Extract to read
________
Skip to content

Virtuoso#

  • User needs: Linked data hosting, querying solution
  • User profiles: Business Users, Data Analysts, Data Scientists, Data Engineers
  • User assumed knowledge: Linked data fundamentals

With Windows Virtual Desktops (WVDs) you can connect via a web client to your virtual desktop, a personal workspace in the cloud. The desktop is associated to your user and has access to the data science labs (DSLs) you are permissioned to access. All private resources in a DSL can be accessed via their private IP addresses from your WVD.

Onboarding#

This document describes how users interface with the Virtuoso building block, and as such is intended for users who have onboarded onto the EC Data Platform Linked Data offering. More on this can be found on the dedicated page.

Uploading triples#

Prerequisites#

In order to make your linked data available for querying, you will need to provide an export of the graph(s) you would like us to host in one of the supported formats. These formats are the following:

  • Geospatial RDF (.grdf)
  • N-Quads (.nq)
  • N-Triples (.nt)
  • OWL (.owl)
  • RDF/XML (.rdf)
  • TriG (.trig)
  • Turtle (.ttl)
  • RDF/XML (.xml)

These can be provided in a gzip compressed format (marked by the additional .gz extension).
________
Stored data entries
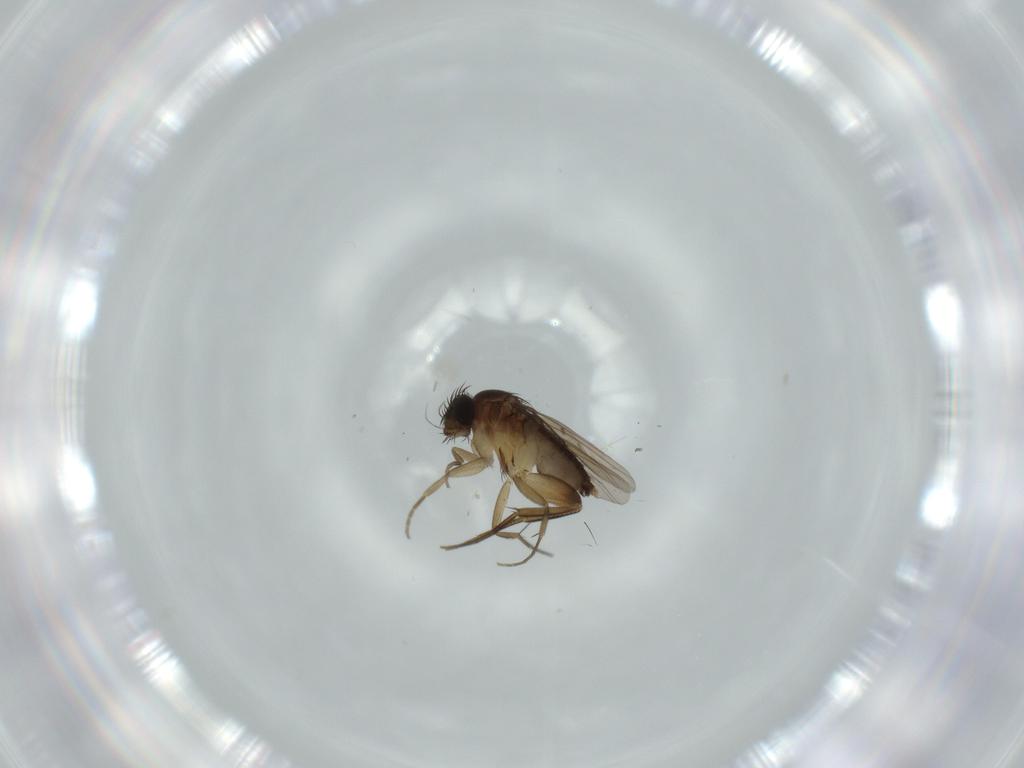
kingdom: Animalia
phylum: Arthropoda
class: Insecta
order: Diptera
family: Phoridae
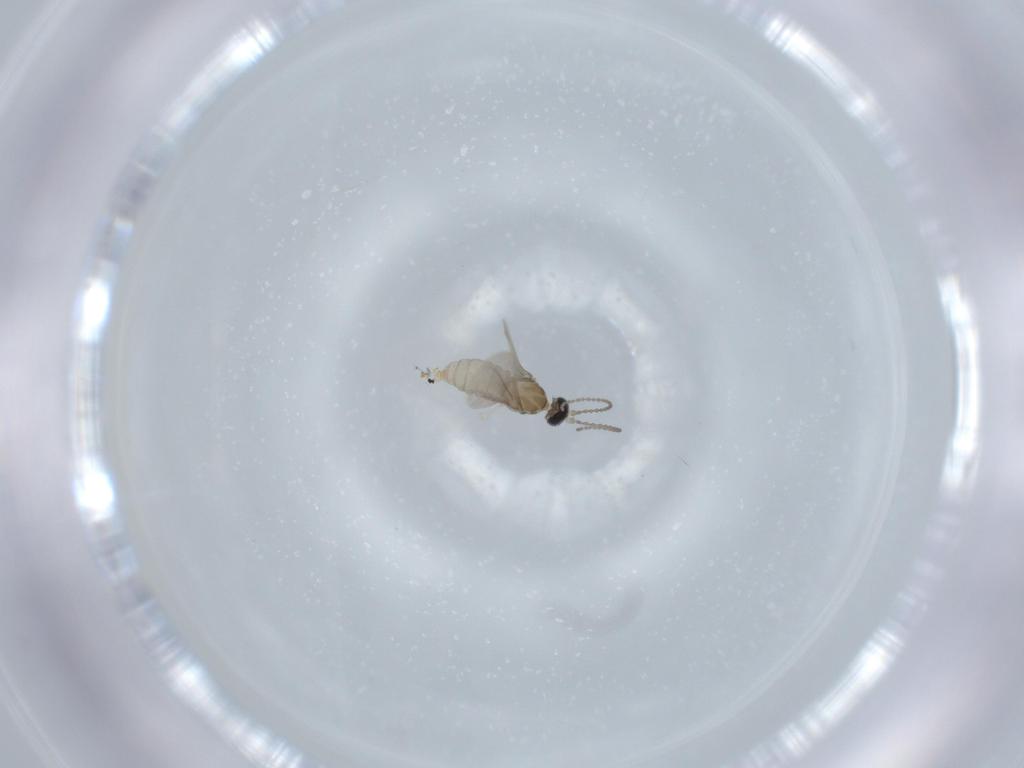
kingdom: Animalia
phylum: Arthropoda
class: Insecta
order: Diptera
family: Cecidomyiidae
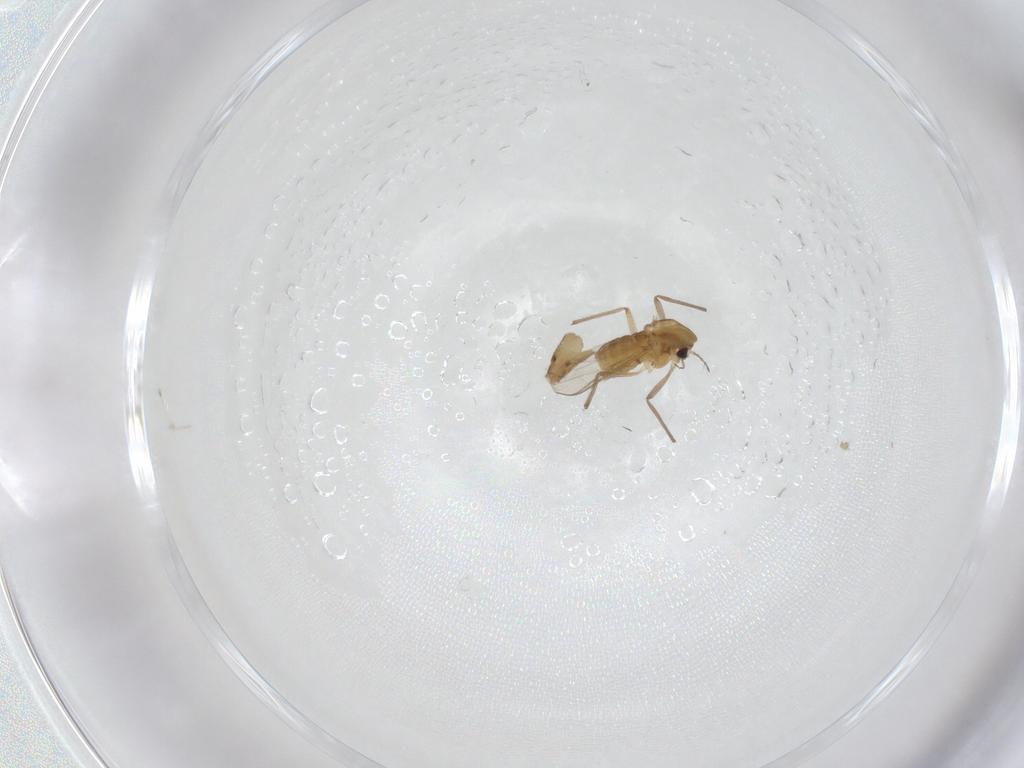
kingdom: Animalia
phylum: Arthropoda
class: Insecta
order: Diptera
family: Chironomidae
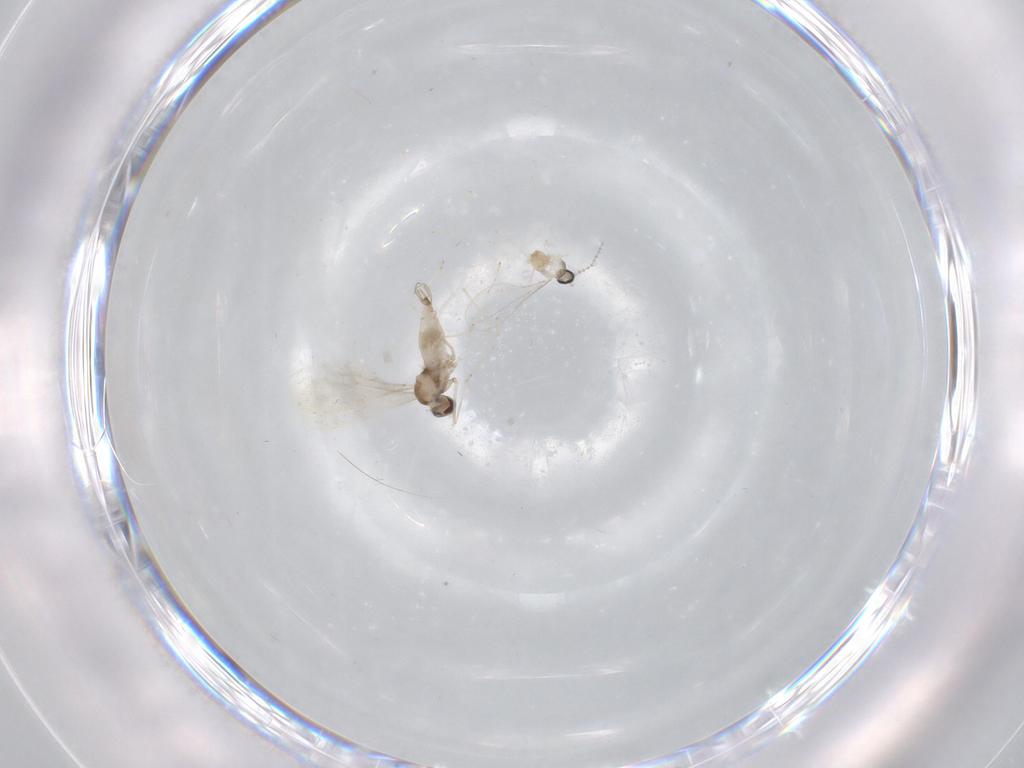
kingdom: Animalia
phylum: Arthropoda
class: Insecta
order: Diptera
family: Cecidomyiidae
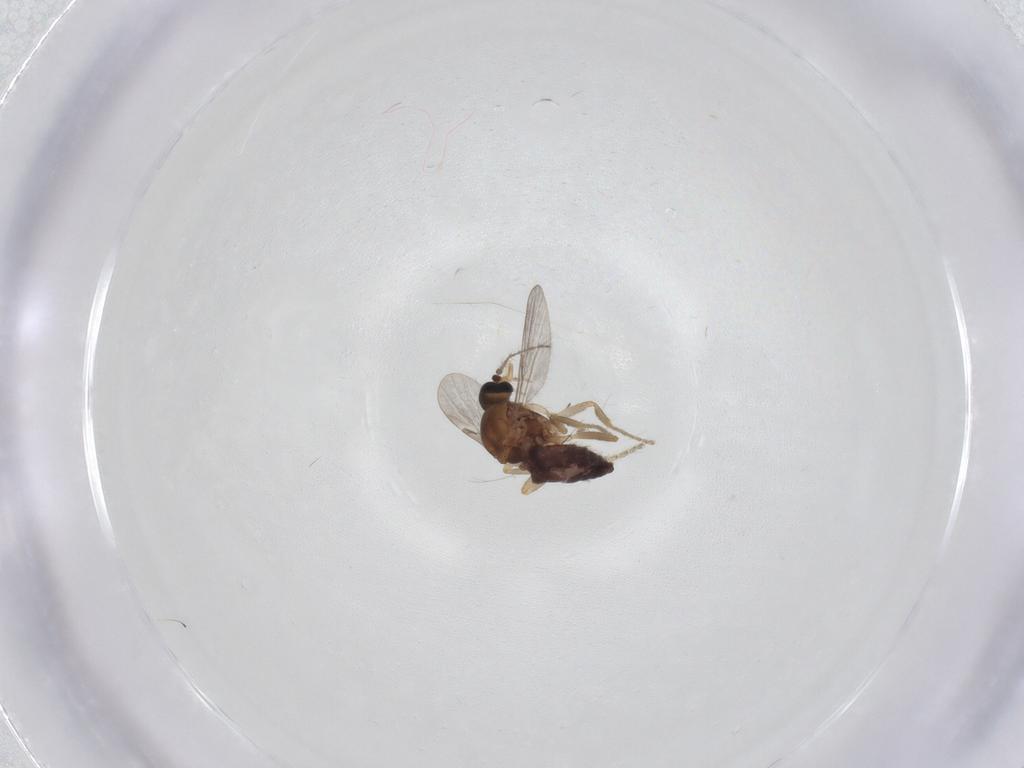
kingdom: Animalia
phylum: Arthropoda
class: Insecta
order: Diptera
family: Ceratopogonidae
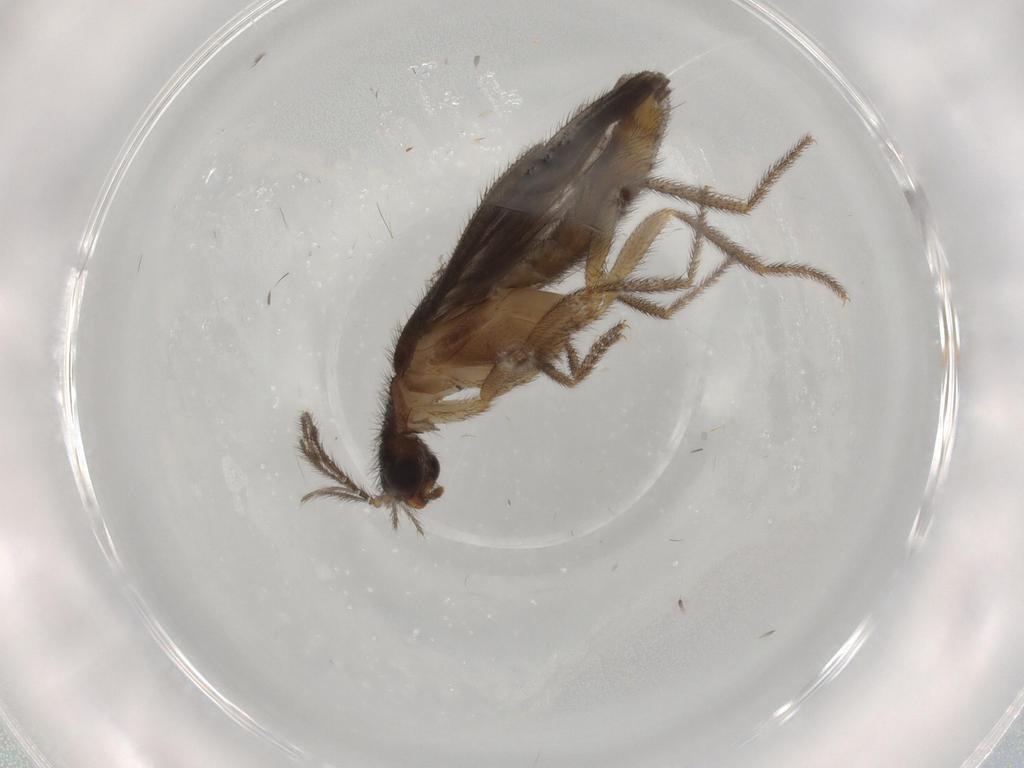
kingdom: Animalia
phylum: Arthropoda
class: Insecta
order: Coleoptera
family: Phengodidae
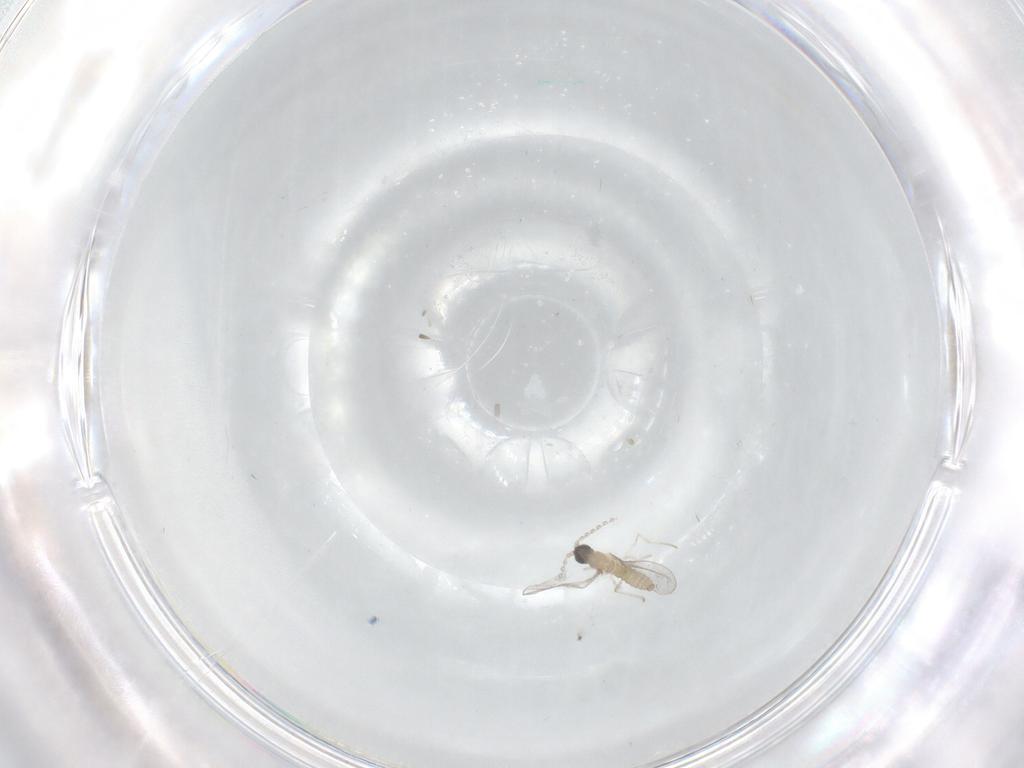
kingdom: Animalia
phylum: Arthropoda
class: Insecta
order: Diptera
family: Cecidomyiidae
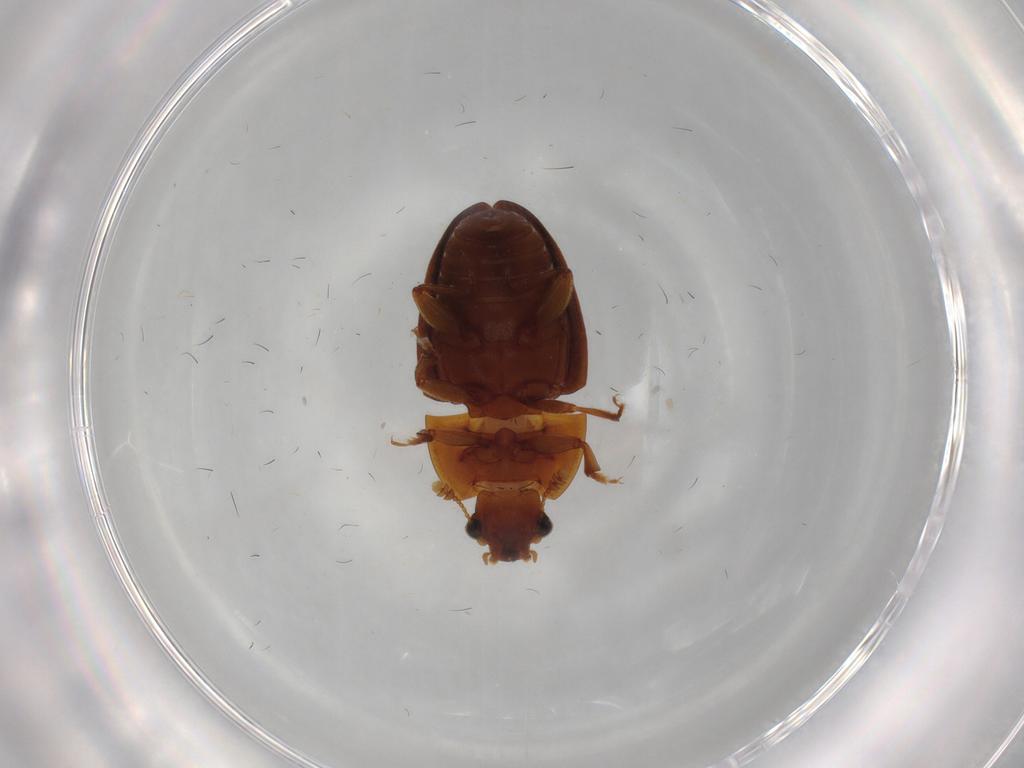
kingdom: Animalia
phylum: Arthropoda
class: Insecta
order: Coleoptera
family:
________
Directive 1
According to the Virtuoso page, what extra file extension shows that an export is gzip-compressed?
Directive 2
Continue the Virtuoso page, starting after its last sentence.

Final answer 1
The .gz extension.

Final answer 2
As the upload and log inspection require invoking an AWS API, you'll need to have a working installation of the AWS CLI. Instructions on the official AWS documentation

Furthermore, the user will require AWS credentials to perform the upload.

The exact process through which you can obtain AWS credentials to perform programmatic upload of your linked data is described on this page.

To configure the AWS CLI to make its calls using the provided credentials, run the aws configure command.

Lastly, the user will have been provided with the name of the bucket to which to upload their files during the onboarding process. If this is not the case, please reach out to the support team.

Uploading your file to S3 using the AWS CLI#

The command to upload your file once you have obtained your AWS credentials is

aws s3 cp <yourfile.nq.gz> s3://<bucket-name>

Substitute <yourfile.nq.gz> with the file you are looking to upload from your local machine, and <bucket-name> with the name of the bucket provided to you during the onboarding process.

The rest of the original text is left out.